# Task prompt:
Pictures stay out. Extract the lines below from the first one through the line with "la energía de biomasa requiere", both included.

(Beginning of Input material)

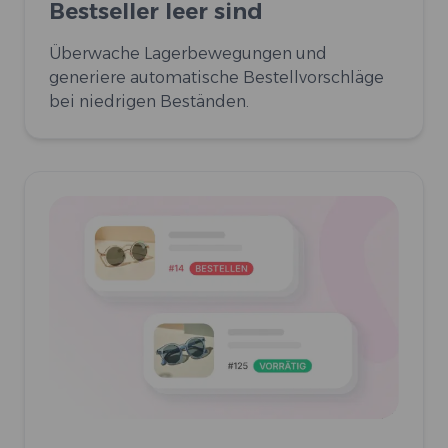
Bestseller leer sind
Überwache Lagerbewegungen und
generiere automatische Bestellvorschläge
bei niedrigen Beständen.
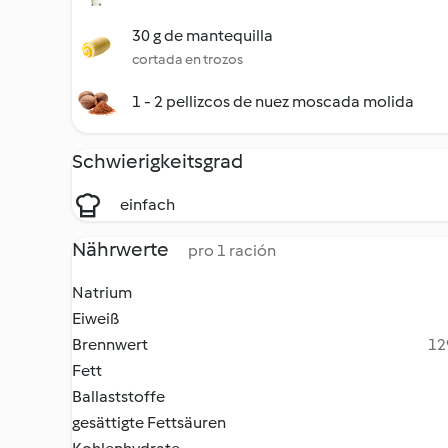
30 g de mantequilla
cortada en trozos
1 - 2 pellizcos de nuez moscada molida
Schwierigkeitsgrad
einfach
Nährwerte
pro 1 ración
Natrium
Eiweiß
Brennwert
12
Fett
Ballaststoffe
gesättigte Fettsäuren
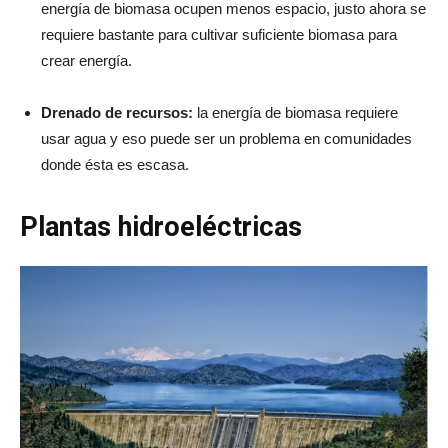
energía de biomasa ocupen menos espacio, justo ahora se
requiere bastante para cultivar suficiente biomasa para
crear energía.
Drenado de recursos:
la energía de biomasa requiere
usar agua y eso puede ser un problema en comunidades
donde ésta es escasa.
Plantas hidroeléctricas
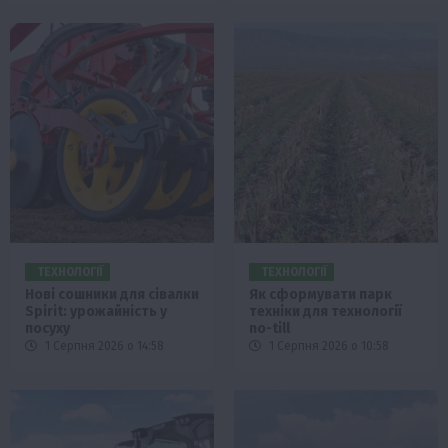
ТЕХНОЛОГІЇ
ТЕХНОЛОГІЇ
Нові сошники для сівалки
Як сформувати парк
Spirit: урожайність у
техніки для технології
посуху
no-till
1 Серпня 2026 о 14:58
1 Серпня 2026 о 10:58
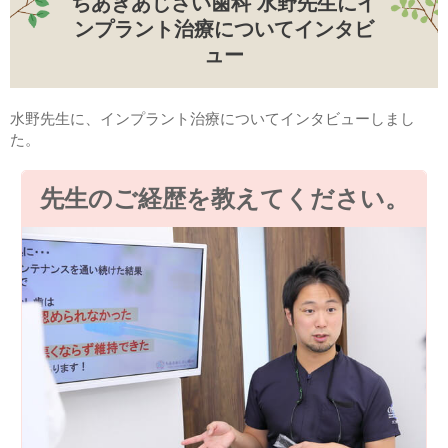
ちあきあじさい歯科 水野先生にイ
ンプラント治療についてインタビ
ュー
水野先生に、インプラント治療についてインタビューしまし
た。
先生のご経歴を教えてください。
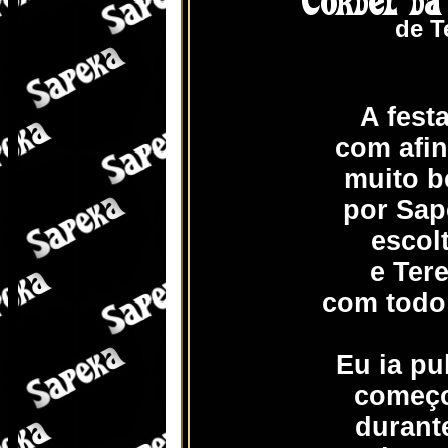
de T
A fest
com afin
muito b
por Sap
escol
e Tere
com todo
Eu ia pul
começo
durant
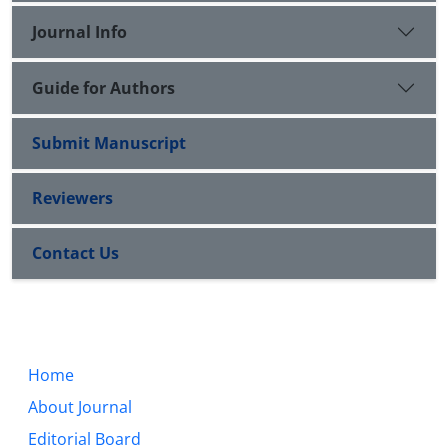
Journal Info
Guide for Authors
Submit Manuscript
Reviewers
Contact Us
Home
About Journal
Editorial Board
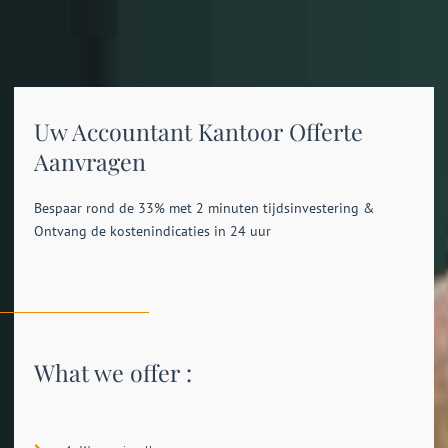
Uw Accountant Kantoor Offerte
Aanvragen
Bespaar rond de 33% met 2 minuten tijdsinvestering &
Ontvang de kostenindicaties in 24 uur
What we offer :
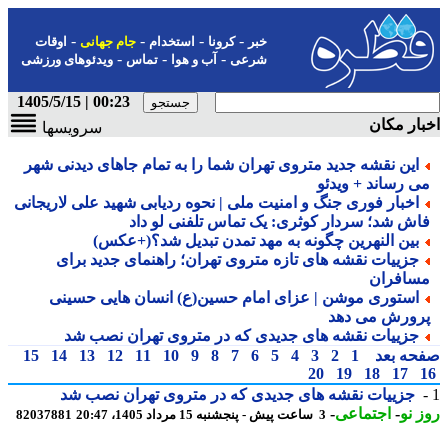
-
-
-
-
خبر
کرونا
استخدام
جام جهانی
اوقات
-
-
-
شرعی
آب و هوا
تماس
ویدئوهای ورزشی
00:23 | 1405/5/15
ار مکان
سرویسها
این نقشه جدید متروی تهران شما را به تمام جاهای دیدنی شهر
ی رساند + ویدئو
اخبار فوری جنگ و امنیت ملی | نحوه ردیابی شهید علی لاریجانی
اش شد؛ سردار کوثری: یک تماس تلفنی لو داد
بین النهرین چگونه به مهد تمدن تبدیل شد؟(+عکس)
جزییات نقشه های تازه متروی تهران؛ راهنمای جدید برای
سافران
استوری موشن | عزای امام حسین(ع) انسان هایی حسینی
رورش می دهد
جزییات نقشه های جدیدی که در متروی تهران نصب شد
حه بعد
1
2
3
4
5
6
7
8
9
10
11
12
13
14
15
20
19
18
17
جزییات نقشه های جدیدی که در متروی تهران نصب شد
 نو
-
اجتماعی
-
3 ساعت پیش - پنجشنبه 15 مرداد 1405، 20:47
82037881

(End of Input material)

# Answer section:
Bestseller leer sind
Überwache Lagerbewegungen und
generiere automatische Bestellvorschläge
bei niedrigen Beständen.
30 g de mantequilla
cortada en trozos
1 - 2 pellizcos de nuez moscada molida
Schwierigkeitsgrad
einfach
Nährwerte
pro 1 ración
Natrium
Eiweiß
Brennwert
12
Fett
Ballaststoffe
gesättigte Fettsäuren
energía de biomasa ocupen menos espacio, justo ahora se
requiere bastante para cultivar suficiente biomasa para
crear energía.
Drenado de recursos:
la energía de biomasa requiere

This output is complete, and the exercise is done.